**Activity:** Give again, exactly as written, each line of the material below starting at the line that contains "WG16.4 Jaap van" and ending at the line that contains "WG16.1 Digital Storytelling". Both ends count, and no other line does.

○ ○ ○

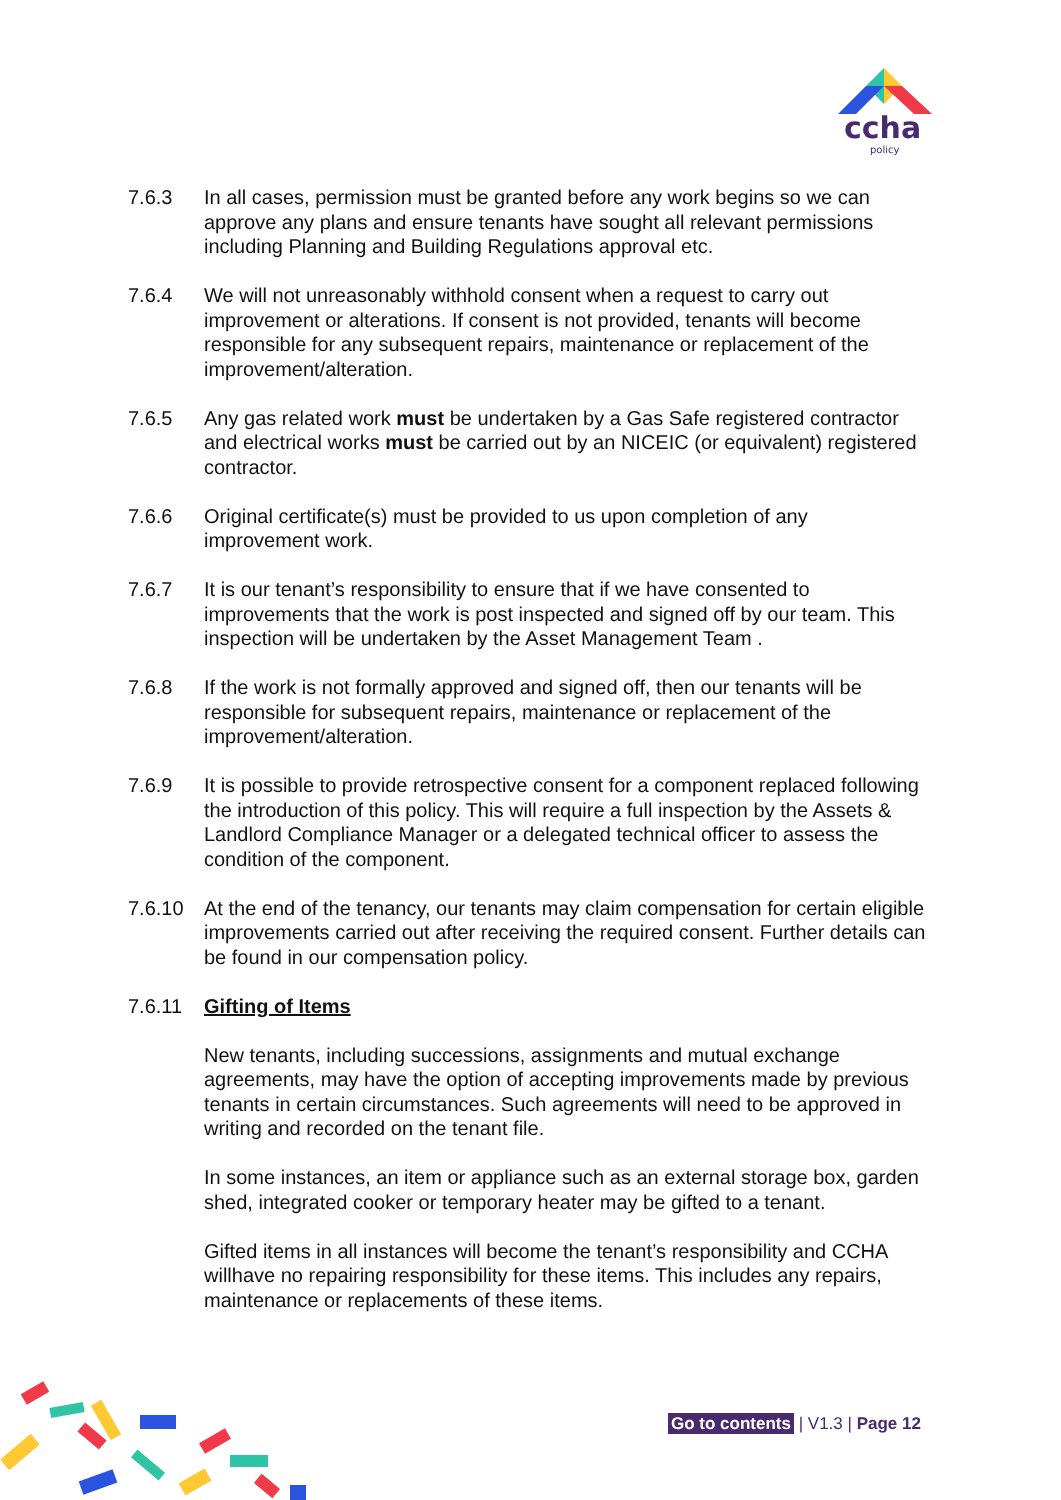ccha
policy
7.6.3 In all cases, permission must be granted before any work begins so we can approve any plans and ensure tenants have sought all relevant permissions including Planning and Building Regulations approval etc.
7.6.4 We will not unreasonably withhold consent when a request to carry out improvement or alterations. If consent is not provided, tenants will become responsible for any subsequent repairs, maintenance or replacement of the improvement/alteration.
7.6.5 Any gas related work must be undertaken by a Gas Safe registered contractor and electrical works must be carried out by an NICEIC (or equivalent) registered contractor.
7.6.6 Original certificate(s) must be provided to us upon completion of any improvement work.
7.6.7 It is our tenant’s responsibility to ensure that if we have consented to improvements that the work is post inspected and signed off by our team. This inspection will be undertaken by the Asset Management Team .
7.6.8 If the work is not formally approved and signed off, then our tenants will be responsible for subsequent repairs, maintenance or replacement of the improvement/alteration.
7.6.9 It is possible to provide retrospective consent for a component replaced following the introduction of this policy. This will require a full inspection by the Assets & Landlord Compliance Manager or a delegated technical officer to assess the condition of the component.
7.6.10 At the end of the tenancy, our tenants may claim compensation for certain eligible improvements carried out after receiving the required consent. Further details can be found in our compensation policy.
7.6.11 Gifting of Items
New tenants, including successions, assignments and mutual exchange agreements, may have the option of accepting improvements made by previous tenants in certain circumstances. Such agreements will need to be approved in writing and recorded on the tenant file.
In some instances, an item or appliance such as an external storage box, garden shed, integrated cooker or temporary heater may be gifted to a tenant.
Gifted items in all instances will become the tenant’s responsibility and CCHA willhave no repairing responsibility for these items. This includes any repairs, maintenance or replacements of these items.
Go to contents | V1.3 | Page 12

○ ○ ○

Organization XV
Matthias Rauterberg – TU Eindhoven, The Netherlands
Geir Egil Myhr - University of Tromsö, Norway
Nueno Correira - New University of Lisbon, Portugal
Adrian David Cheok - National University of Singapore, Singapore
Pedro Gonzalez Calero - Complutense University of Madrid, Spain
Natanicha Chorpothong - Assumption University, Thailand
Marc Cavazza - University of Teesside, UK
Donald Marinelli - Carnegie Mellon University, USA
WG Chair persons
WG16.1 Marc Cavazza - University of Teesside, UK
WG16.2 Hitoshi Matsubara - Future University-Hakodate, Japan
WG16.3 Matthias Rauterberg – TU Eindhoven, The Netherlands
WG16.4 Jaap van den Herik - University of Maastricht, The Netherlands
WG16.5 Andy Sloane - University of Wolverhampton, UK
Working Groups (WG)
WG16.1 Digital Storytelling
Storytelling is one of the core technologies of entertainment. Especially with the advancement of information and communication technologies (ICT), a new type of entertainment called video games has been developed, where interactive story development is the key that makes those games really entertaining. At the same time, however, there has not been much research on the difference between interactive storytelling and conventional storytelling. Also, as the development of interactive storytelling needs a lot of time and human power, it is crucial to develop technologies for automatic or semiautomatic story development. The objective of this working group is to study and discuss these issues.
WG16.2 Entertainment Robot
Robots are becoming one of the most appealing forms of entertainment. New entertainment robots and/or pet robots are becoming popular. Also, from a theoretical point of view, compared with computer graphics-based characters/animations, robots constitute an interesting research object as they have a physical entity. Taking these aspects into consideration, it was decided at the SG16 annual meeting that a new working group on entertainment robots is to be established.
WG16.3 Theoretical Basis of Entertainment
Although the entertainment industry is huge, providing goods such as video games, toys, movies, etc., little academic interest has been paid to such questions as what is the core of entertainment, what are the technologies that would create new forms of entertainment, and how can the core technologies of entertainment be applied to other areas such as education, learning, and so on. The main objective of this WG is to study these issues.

○ ○ ○

**Task answer:**
WG16.4 Jaap van den Herik - University of Maastricht, The Netherlands
WG16.5 Andy Sloane - University of Wolverhampton, UK
Working Groups (WG)
WG16.1 Digital Storytelling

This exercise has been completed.